#### Work task
Reproduce the material below line for line, leaving out the pictures.

#### Records provided
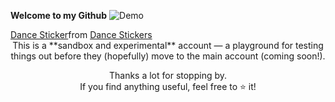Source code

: **Welcome to my Github**
![Demo]([./folder/nama-file.gif](https://tenor.com/id/view/dance-gif-7566194205840438944))

<div class="tenor-gif-embed" data-postid="7566194205840438944" data-share-method="host" data-aspect-ratio="1.78" data-width="100%"><a href="https://tenor.com/view/dance-gif-7566194205840438944">Dance Sticker</a>from <a href="https://tenor.com/search/dance-stickers">Dance Stickers</a></div> <script type="text/javascript" async src="https://tenor.com/embed.js"></script>

<div align="center">
This is a **sandbox and experimental** account — a playground for testing things out before they (hopefully) move to the main account (coming soon!).

Thanks a lot for stopping by.  
If you find anything useful, feel free to ⭐️ it!

</div>
<!--
**zyne-24/zyne-24** is a ✨ _special_ ✨ repository because its `README.md` (this file) appears on your GitHub profile.

Here are some ideas to get you started:

- 🔭 I’m currently working on ...
- 🌱 I’m currently learning ...
- 👯 I’m looking to collaborate on ...
- 🤔 I’m looking for help with ...
- 💬 Ask me about ...
- 📫 How to reach me: ...
- 😄 Pronouns: ...
- ⚡ Fun fact: ...
-->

#### Response box
Source code

: **Welcome to my Github**
![Demo]([./folder/nama-file.gif](https://tenor.com/id/view/dance-gif-7566194205840438944))

<div class="tenor-gif-embed" data-postid="7566194205840438944" data-share-method="host" data-aspect-ratio="1.78" data-width="100%"><a href="https://tenor.com/view/dance-gif-7566194205840438944">Dance Sticker</a>from <a href="https://tenor.com/search/dance-stickers">Dance Stickers</a></div> <script type="text/javascript" async src="https://tenor.com/embed.js"></script>

<div align="center">
This is a **sandbox and experimental** account — a playground for testing things out before they (hopefully) move to the main account (coming soon!).

Thanks a lot for stopping by.  
If you find anything useful, feel free to ⭐️ it!

</div>
<!--
**zyne-24/zyne-24** is a ✨ _special_ ✨ repository because its `README.md` (this file) appears on your GitHub profile.

Here are some ideas to get you started:

- 🔭 I’m currently working on ...
- 🌱 I’m currently learning ...
- 👯 I’m looking to collaborate on ...
- 🤔 I’m looking for help with ...
- 💬 Ask me about ...
- 📫 How to reach me: ...
- 😄 Pronouns: ...
- ⚡ Fun fact: ...
-->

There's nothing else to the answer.